**WORK ITEM:**
Output all of the records again, exactly as written.

**PROVIDED RECORDS:**
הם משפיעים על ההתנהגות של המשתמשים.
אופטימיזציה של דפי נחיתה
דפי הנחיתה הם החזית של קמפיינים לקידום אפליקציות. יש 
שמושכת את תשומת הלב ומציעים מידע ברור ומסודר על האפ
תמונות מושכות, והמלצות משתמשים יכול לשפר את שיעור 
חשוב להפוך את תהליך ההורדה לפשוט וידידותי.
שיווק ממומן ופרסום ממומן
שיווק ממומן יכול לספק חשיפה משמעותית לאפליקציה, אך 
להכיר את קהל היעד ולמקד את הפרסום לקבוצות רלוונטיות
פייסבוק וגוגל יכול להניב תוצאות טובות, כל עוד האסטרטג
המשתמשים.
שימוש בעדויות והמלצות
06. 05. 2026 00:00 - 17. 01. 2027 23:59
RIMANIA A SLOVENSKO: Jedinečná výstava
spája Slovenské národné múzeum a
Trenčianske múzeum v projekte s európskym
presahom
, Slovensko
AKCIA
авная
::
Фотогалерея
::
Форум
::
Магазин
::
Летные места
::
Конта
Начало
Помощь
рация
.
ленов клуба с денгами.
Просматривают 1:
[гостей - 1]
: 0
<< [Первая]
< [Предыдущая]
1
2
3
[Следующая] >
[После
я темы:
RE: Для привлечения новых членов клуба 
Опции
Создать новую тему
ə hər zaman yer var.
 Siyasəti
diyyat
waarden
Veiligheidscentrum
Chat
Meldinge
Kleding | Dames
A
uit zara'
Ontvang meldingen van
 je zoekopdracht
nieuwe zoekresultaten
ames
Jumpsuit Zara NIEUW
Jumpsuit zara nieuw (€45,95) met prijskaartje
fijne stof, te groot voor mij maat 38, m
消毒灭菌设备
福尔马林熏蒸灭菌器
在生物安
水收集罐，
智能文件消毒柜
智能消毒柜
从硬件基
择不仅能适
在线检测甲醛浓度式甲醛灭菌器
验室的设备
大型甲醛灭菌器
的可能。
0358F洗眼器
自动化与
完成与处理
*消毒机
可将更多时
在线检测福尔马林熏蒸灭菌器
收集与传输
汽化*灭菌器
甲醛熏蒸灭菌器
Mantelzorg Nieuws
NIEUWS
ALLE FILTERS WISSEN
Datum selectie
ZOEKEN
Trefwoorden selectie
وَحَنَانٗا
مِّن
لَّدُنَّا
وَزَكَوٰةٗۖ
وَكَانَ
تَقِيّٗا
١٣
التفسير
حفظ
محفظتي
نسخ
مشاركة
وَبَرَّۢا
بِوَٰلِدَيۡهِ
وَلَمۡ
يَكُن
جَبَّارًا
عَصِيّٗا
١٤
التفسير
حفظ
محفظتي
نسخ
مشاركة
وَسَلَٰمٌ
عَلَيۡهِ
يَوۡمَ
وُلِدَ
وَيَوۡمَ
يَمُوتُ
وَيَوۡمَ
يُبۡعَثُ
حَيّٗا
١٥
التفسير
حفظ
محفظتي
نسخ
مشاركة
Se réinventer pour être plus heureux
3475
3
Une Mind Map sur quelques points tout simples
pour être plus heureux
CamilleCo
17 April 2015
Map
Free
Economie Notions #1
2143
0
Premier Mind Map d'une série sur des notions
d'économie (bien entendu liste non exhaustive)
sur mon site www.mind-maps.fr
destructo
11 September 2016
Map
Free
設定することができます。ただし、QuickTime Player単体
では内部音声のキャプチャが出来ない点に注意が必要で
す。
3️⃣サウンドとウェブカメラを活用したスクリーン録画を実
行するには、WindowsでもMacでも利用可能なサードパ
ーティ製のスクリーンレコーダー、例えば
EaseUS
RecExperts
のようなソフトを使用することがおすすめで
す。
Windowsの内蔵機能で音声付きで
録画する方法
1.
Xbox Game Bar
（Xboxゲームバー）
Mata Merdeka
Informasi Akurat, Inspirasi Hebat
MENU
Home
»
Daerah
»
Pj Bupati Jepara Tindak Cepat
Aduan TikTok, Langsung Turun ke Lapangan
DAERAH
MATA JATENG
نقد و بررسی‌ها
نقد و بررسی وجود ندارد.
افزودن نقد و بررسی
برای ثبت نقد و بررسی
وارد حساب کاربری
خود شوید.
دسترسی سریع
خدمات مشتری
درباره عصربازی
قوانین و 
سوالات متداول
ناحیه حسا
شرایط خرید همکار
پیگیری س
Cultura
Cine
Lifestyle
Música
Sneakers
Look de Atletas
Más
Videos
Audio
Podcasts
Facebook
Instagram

**ANSWER TO THIS EXERCISE:**
הם משפיעים על ההתנהגות של המשתמשים.
אופטימיזציה של דפי נחיתה
דפי הנחיתה הם החזית של קמפיינים לקידום אפליקציות. יש 
שמושכת את תשומת הלב ומציעים מידע ברור ומסודר על האפ
תמונות מושכות, והמלצות משתמשים יכול לשפר את שיעור 
חשוב להפוך את תהליך ההורדה לפשוט וידידותי.
שיווק ממומן ופרסום ממומן
שיווק ממומן יכול לספק חשיפה משמעותית לאפליקציה, אך 
להכיר את קהל היעד ולמקד את הפרסום לקבוצות רלוונטיות
פייסבוק וגוגל יכול להניב תוצאות טובות, כל עוד האסטרטג
המשתמשים.
שימוש בעדויות והמלצות
06. 05. 2026 00:00 - 17. 01. 2027 23:59
RIMANIA A SLOVENSKO: Jedinečná výstava
spája Slovenské národné múzeum a
Trenčianske múzeum v projekte s európskym
presahom
, Slovensko
AKCIA
авная
::
Фотогалерея
::
Форум
::
Магазин
::
Летные места
::
Конта
Начало
Помощь
рация
.
ленов клуба с денгами.
Просматривают 1:
[гостей - 1]
: 0
<< [Первая]
< [Предыдущая]
1
2
3
[Следующая] >
[После
я темы:
RE: Для привлечения новых членов клуба 
Опции
Создать новую тему
ə hər zaman yer var.
 Siyasəti
diyyat
waarden
Veiligheidscentrum
Chat
Meldinge
Kleding | Dames
A
uit zara'
Ontvang meldingen van
 je zoekopdracht
nieuwe zoekresultaten
ames
Jumpsuit Zara NIEUW
Jumpsuit zara nieuw (€45,95) met prijskaartje
fijne stof, te groot voor mij maat 38, m
消毒灭菌设备
福尔马林熏蒸灭菌器
在生物安
水收集罐，
智能文件消毒柜
智能消毒柜
从硬件基
择不仅能适
在线检测甲醛浓度式甲醛灭菌器
验室的设备
大型甲醛灭菌器
的可能。
0358F洗眼器
自动化与
完成与处理
*消毒机
可将更多时
在线检测福尔马林熏蒸灭菌器
收集与传输
汽化*灭菌器
甲醛熏蒸灭菌器
Mantelzorg Nieuws
NIEUWS
ALLE FILTERS WISSEN
Datum selectie
ZOEKEN
Trefwoorden selectie
وَحَنَانٗا
مِّن
لَّدُنَّا
وَزَكَوٰةٗۖ
وَكَانَ
تَقِيّٗا
١٣
التفسير
حفظ
محفظتي
نسخ
مشاركة
وَبَرَّۢا
بِوَٰلِدَيۡهِ
وَلَمۡ
يَكُن
جَبَّارًا
عَصِيّٗا
١٤
التفسير
حفظ
محفظتي
نسخ
مشاركة
وَسَلَٰمٌ
عَلَيۡهِ
يَوۡمَ
وُلِدَ
وَيَوۡمَ
يَمُوتُ
وَيَوۡمَ
يُبۡعَثُ
حَيّٗا
١٥
التفسير
حفظ
محفظتي
نسخ
مشاركة
Se réinventer pour être plus heureux
3475
3
Une Mind Map sur quelques points tout simples
pour être plus heureux
CamilleCo
17 April 2015
Map
Free
Economie Notions #1
2143
0
Premier Mind Map d'une série sur des notions
d'économie (bien entendu liste non exhaustive)
sur mon site www.mind-maps.fr
destructo
11 September 2016
Map
Free
設定することができます。ただし、QuickTime Player単体
では内部音声のキャプチャが出来ない点に注意が必要で
す。
3️⃣サウンドとウェブカメラを活用したスクリーン録画を実
行するには、WindowsでもMacでも利用可能なサードパ
ーティ製のスクリーンレコーダー、例えば
EaseUS
RecExperts
のようなソフトを使用することがおすすめで
す。
Windowsの内蔵機能で音声付きで
録画する方法
1.
Xbox Game Bar
（Xboxゲームバー）
Mata Merdeka
Informasi Akurat, Inspirasi Hebat
MENU
Home
»
Daerah
»
Pj Bupati Jepara Tindak Cepat
Aduan TikTok, Langsung Turun ke Lapangan
DAERAH
MATA JATENG
نقد و بررسی‌ها
نقد و بررسی وجود ندارد.
افزودن نقد و بررسی
برای ثبت نقد و بررسی
وارد حساب کاربری
خود شوید.
دسترسی سریع
خدمات مشتری
درباره عصربازی
قوانین و 
سوالات متداول
ناحیه حسا
شرایط خرید همکار
پیگیری س
Cultura
Cine
Lifestyle
Música
Sneakers
Look de Atletas
Más
Videos
Audio
Podcasts
Facebook
Instagram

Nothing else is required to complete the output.